* _PROBLEM REQUIREMENTS_:
Among the entries below, one stretch runs from the line that contains "tote bag: none" through the line that contains "handbag: present [704,375,758,421]". Repeat that stretch exactly, ends included, and only that.

* _THE DATA_:

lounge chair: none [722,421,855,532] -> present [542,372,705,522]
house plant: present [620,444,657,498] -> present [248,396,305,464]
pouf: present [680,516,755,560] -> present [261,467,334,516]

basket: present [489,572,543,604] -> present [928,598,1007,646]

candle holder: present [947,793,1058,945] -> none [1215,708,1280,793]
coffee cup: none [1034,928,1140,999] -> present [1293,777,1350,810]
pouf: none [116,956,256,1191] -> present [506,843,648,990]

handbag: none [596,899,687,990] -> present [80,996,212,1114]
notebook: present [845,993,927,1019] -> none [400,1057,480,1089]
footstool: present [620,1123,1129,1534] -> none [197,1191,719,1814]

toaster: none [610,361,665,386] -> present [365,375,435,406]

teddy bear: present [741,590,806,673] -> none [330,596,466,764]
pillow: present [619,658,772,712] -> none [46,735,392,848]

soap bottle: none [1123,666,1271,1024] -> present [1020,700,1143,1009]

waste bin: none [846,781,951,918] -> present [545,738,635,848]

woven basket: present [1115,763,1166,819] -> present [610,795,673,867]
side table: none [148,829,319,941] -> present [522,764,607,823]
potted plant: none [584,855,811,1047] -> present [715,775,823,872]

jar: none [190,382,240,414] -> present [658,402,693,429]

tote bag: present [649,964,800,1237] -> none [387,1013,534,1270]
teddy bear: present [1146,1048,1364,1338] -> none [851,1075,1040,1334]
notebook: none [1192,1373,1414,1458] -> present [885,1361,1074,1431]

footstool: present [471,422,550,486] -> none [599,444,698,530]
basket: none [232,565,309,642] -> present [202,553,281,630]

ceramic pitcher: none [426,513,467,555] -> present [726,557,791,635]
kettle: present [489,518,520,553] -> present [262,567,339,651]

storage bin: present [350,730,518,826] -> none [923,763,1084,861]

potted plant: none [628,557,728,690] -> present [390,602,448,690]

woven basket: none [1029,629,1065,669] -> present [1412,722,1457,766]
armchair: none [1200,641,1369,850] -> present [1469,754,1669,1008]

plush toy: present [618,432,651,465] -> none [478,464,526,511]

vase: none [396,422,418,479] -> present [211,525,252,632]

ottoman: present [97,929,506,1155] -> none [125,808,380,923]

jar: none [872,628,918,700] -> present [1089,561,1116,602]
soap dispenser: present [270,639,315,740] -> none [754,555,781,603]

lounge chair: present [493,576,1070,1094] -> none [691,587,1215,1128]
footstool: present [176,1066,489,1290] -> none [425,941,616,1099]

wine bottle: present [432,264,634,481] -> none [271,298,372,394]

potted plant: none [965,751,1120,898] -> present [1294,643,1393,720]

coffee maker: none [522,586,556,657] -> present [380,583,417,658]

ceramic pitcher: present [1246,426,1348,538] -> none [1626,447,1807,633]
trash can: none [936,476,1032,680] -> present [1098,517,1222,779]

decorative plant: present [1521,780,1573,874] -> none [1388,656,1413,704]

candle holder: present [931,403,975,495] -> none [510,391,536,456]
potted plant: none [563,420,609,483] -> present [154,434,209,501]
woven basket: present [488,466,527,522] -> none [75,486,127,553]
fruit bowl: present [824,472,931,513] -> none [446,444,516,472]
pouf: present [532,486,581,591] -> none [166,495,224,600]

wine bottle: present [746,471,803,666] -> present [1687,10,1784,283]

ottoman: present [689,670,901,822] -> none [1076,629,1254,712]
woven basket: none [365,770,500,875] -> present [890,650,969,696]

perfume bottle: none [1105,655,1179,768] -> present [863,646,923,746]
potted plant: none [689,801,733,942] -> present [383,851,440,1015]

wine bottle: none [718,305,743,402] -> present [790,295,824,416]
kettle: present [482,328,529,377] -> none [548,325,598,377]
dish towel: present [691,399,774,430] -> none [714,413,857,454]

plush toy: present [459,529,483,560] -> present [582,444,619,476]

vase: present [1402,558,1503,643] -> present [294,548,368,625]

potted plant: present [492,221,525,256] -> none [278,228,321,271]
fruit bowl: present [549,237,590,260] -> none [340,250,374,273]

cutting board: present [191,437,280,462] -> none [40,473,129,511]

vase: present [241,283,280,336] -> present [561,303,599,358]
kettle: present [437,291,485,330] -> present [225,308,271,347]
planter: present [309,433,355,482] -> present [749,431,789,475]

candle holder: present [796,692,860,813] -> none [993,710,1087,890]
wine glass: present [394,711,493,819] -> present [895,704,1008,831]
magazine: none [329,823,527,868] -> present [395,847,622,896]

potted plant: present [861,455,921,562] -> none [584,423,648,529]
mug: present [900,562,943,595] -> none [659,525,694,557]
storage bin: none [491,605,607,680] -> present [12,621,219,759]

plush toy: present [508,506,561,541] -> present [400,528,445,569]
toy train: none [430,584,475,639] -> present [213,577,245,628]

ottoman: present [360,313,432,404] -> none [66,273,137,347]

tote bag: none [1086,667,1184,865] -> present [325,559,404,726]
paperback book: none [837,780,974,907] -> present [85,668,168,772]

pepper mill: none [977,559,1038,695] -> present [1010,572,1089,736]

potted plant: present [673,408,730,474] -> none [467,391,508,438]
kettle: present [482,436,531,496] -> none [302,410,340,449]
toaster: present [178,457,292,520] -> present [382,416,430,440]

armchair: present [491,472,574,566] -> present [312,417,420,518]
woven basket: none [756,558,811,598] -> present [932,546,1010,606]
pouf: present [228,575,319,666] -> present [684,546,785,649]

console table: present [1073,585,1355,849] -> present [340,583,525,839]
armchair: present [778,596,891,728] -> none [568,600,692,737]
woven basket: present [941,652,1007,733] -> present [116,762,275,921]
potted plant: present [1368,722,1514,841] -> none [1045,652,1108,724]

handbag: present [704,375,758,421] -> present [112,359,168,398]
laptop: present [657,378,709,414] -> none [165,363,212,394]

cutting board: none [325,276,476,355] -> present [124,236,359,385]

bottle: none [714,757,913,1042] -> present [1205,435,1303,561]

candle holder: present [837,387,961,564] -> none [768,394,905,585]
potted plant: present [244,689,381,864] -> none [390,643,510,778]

* _ANSWER BOX_:
tote bag: none [1086,667,1184,865] -> present [325,559,404,726]
paperback book: none [837,780,974,907] -> present [85,668,168,772]

pepper mill: none [977,559,1038,695] -> present [1010,572,1089,736]

potted plant: present [673,408,730,474] -> none [467,391,508,438]
kettle: present [482,436,531,496] -> none [302,410,340,449]
toaster: present [178,457,292,520] -> present [382,416,430,440]

armchair: present [491,472,574,566] -> present [312,417,420,518]
woven basket: none [756,558,811,598] -> present [932,546,1010,606]
pouf: present [228,575,319,666] -> present [684,546,785,649]

console table: present [1073,585,1355,849] -> present [340,583,525,839]
armchair: present [778,596,891,728] -> none [568,600,692,737]
woven basket: present [941,652,1007,733] -> present [116,762,275,921]
potted plant: present [1368,722,1514,841] -> none [1045,652,1108,724]

handbag: present [704,375,758,421] -> present [112,359,168,398]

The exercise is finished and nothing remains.